**Given passage:**
++++++

I’m actually trying to load my TF model into OpenCV and I’ve been following your guide: https://jeanvitor.com/tensorflow-object-detecion-opencv/.
Do you know if I can simply load a frozen .pb file without .pbtxt?
I have a frozen .pb file after following a TF tutorial on Transfer Learning (https://www.tensorflow.org/hub/tutorials/image_retraining).
Is the .pbtxt strictly required for loading the frozen .pb file into OpenCV?
I am able to load a .pb file and create a network but I try forward pass I get this error:
error: OpenCV(4.1.0) ..\modules\dnn\src\dnn.cpp:524: error: (-2:Unspecified error) Can’t create layer “input/BottleneckInputPlaceholder” of type “PlaceholderWithDefault” in function ‘cv::dnn::dnn4_v20190122::LayerData::getLayerInstance’
When I try to create network by loading .pb file and a .pbtxt file that was created based on available .config files (like mentioned in your guide, https://jeanvitor.com/tensorflow-object-detecion-opencv/), I encounter errors that prevent me from creating my model correctly. I imagine part of these issues is because I’ve created a custom model.

++++++

**Provided material:**
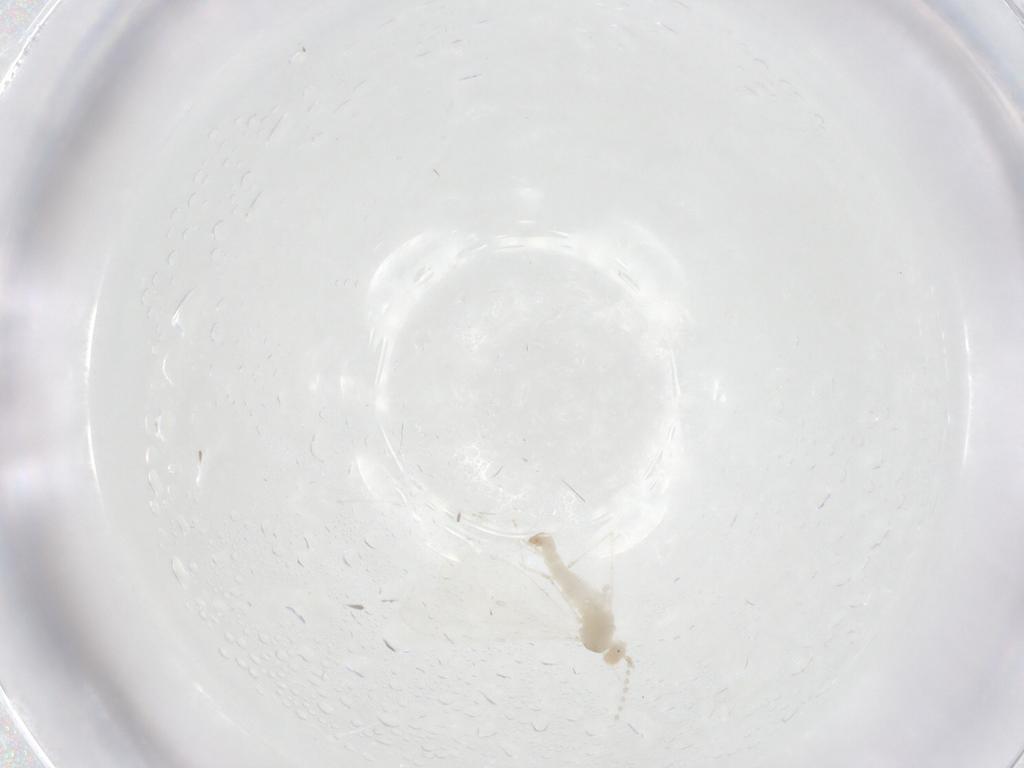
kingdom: Animalia
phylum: Arthropoda
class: Insecta
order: Diptera
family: Cecidomyiidae
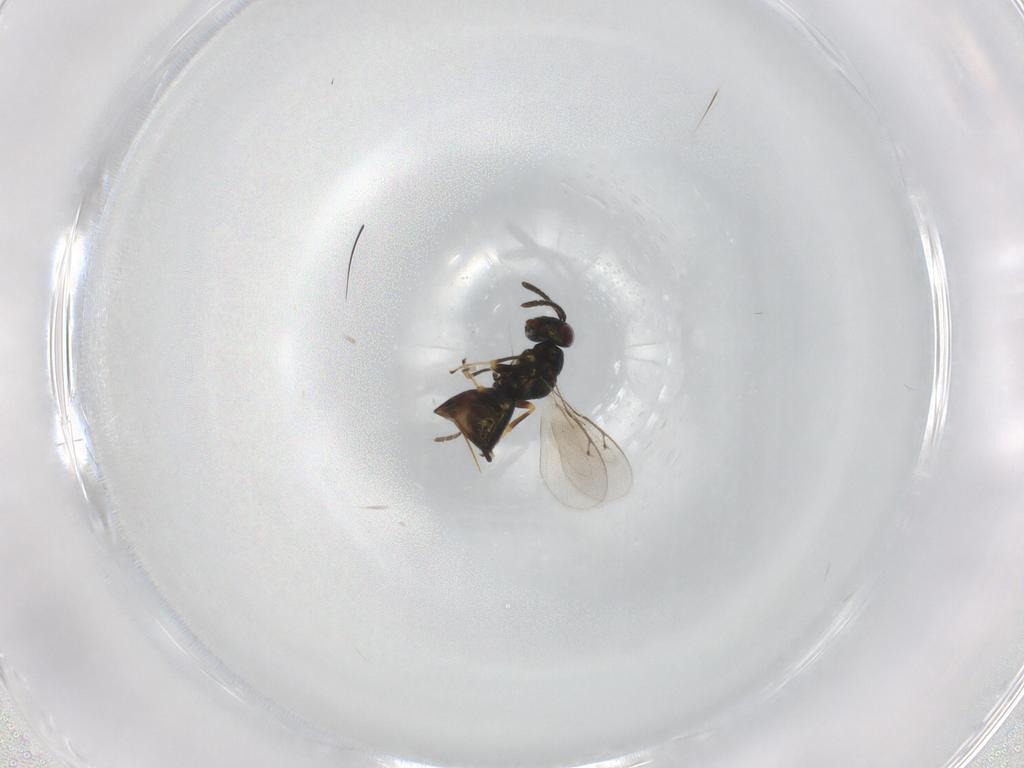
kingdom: Animalia
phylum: Arthropoda
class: Insecta
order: Hymenoptera
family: Pteromalidae
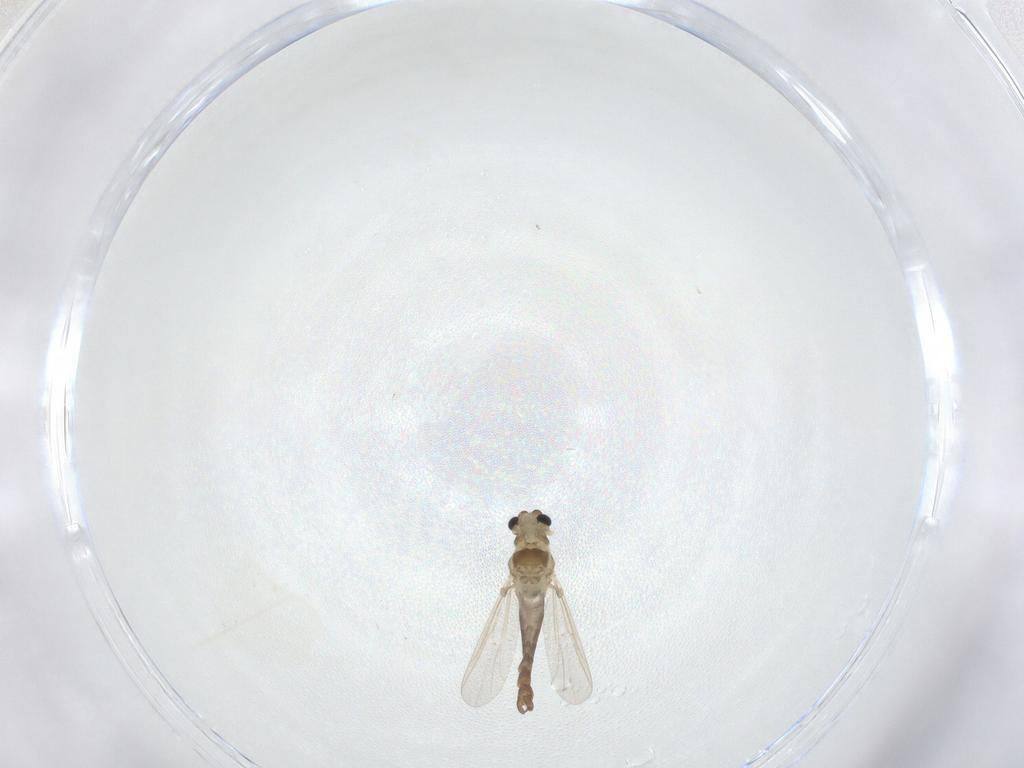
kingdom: Animalia
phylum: Arthropoda
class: Insecta
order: Diptera
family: Chironomidae
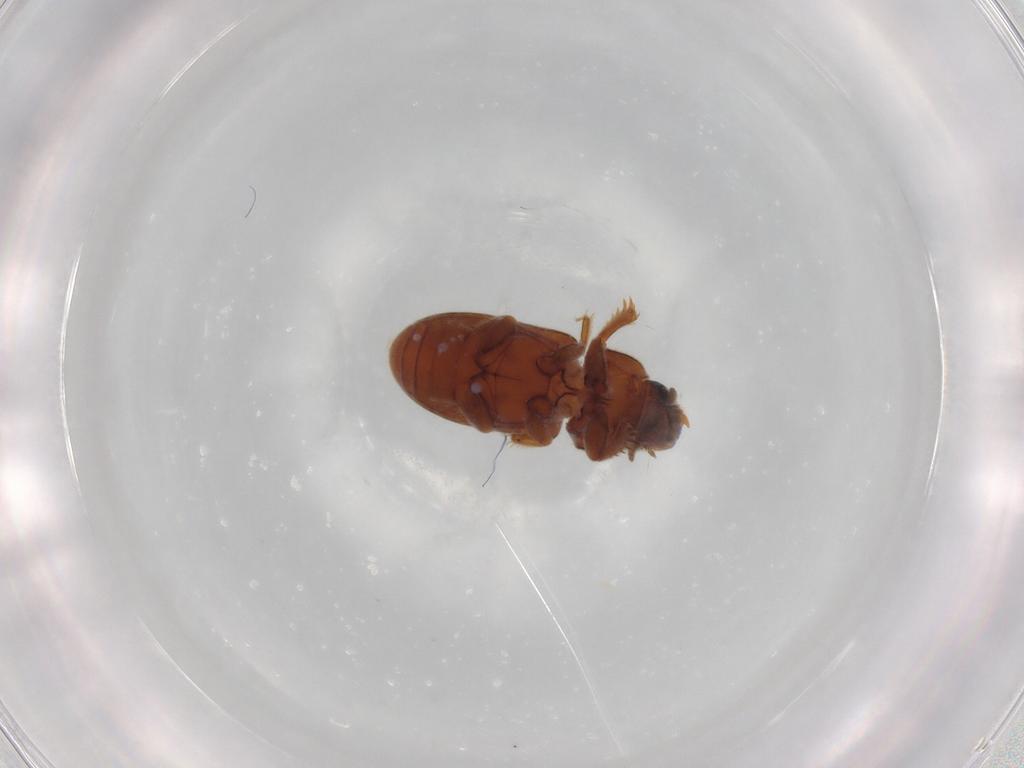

++++++

**Problems and tasks:**
**A)** In the forum post about loading a TensorFlow model into OpenCV, what type is the layer that OpenCV could not create during the forward pass?
**B)** Continue the forum post about loading a TensorFlow model into OpenCV from where it stops.

**Responses for each task:**
**A)** PlaceholderWithDefault

**B)**
Thanks!
Hi Jordan,
For a personal experience, the OpenCV’s DNN module is really problematic. Usually, It has problems with some layer types (like the Batch Normalization ones).
So, as you said, it’s very likely that this problem comes from some layer that OpenCV messes up during use.
.pb and .pbtxt are just different formats of the same thing, one is binary and the other, text.
Good luck!